Most of the logfiles I work with are in a standard format of some kind, and most often they are rotated upon a daily basis. (Examples include syslog, qpsmtpd, and Apache logfiles.)
I wish there were a general purpose way to say "grep time-range pattern logfile".
Right now, for example, I've just deployed some changes upon a cluster of hosts. Now I want to see only messages that refer to a particular area of the codebase only those that occurred after 23:00 - which is when I did the commit/push/pull dance.
I've written a quick hack - tgrep (time-grep) - which allows simple before/equal/after/range grepping :
# show matching lines after 23:00PM tgrep \>23:00:00 -i subject /var/log/qpsmtpd/qpsmtpd.log # show matching lines in the interval 23:00PM 23:15PM tgrep 23:00:00-23:15:00 -i -r subject /var/log/qpsmtpd/
If there is a common way of doing this "properly" then I'd love to be educated, failing that take it if it is useful (moreutils?)
ObFilm: Chasing Amy
Is this helpful? I've not used it, but it looks liek it should support time comparison.
It would be nice if there was a site where you could go look up the current 'best application' or 'best solution'.
Yes I'm familiar with that tool, I even commented on that entry as skx!
It had slipped my mind, and I had mostly file it away as being useful for Apache, rather than more general purpose. It is probably the best thing out there at the moment.
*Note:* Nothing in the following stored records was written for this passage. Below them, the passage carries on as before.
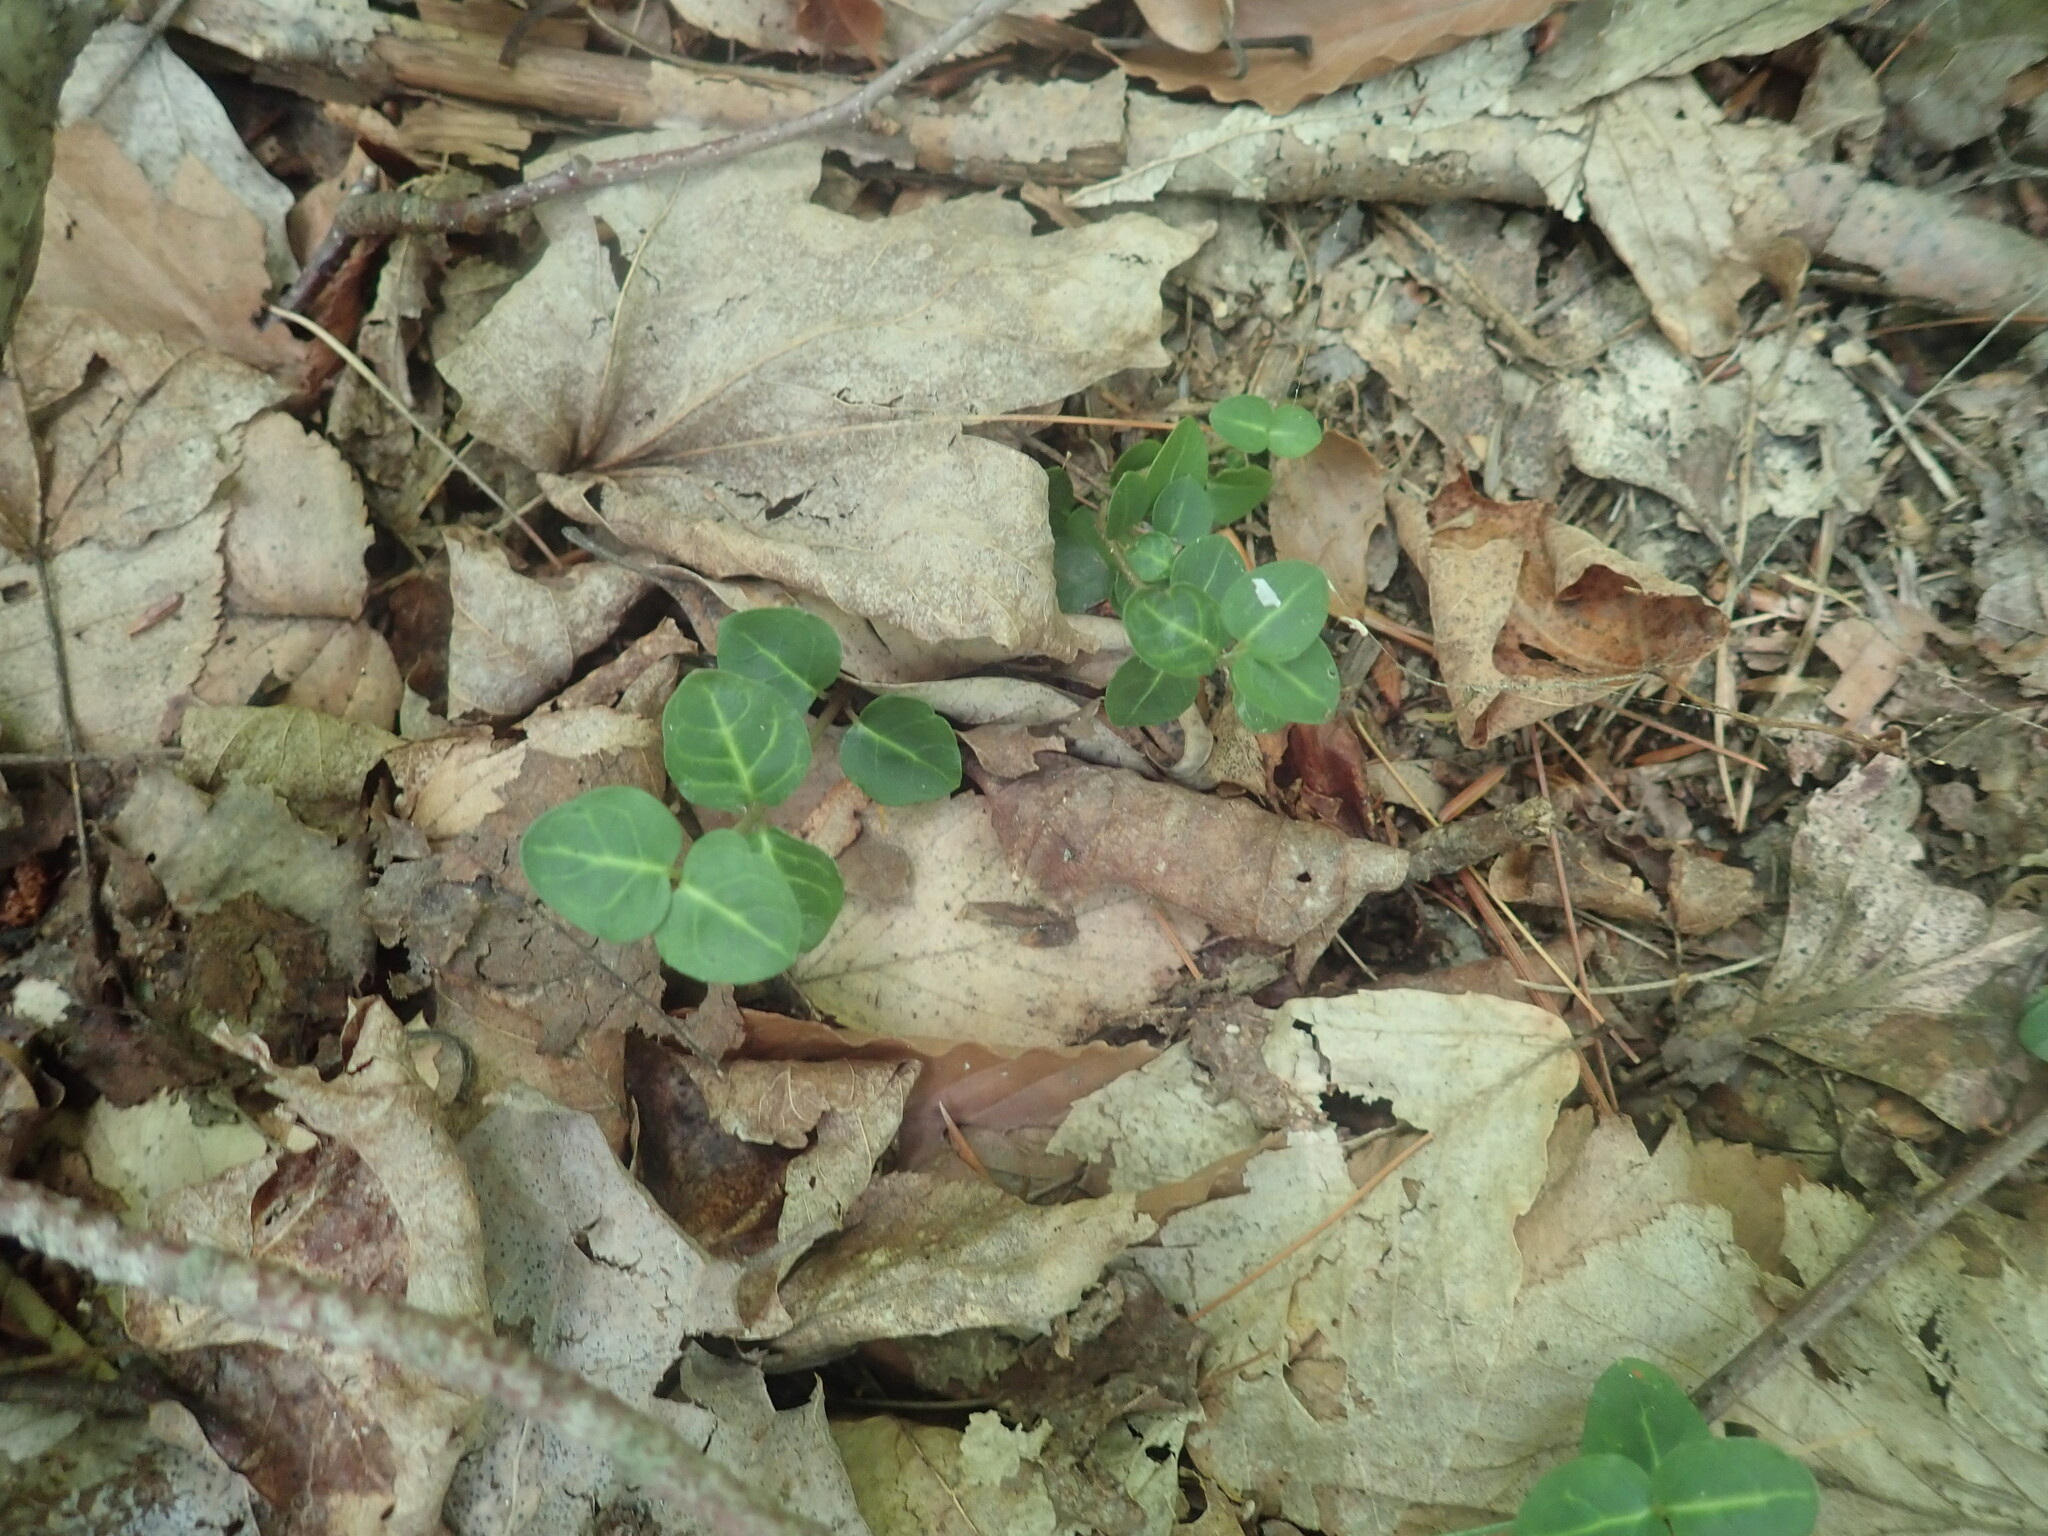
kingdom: Plantae
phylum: Tracheophyta
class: Magnoliopsida
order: Gentianales
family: Rubiaceae
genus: Mitchella
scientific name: Mitchella repens
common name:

I'm very familiar with Logwatch, but thats not the kind of examination I'm after at the moment - can you imagine getting a mail every day of your entire Apache logfile?
Mostly I'm making adhoc searches for debug messages, or trying to collect statistics before the daily "make graphs", or "make summery" emails get fired off.
Thanks! I'm sure the tool will be useful pretty generally now I have it, and it definitely solved my immediate needs.
May not be as quick as the other tools, but sed is everywhere.
Justin
I think that splunk solves a different problem than that I'm interested in. I've certainly centralised logging in the past via syslog-ng, but generally that isn't useful to me.
Thanks for the reminder about the flip-flop operator. The following perl is almost as good as what I wrote:
(That shows entries between 06:25 and 06:33)
Steve, for doing these kinds of extraction jobs, I've found that it's often a good idea to run a first pass through the data with a very simple awk script that grabs the byte (not the line) offsets of the first *and the last* instances of 15-minute intervals. These indices end up being very small, and they can be easily used with dd to examine only specific time intervals in the logs.
This tactic falls down when logs are gzipped, unfortunately (unless the --rsyncable option is used, or something like dictzip, zsync or whatever). bzip2 is easier to work with because of the independently compressed blocks, but an index is a bit harder to generate because those blocks are packed bitwise instead of bytewise, and I don't know of a simple tool to bit-shift an entire stream. There are a few more pointers over at http://perldition.org/articles/Random%20seeking%20on%20gzip%20streams.sbc , if you're interested.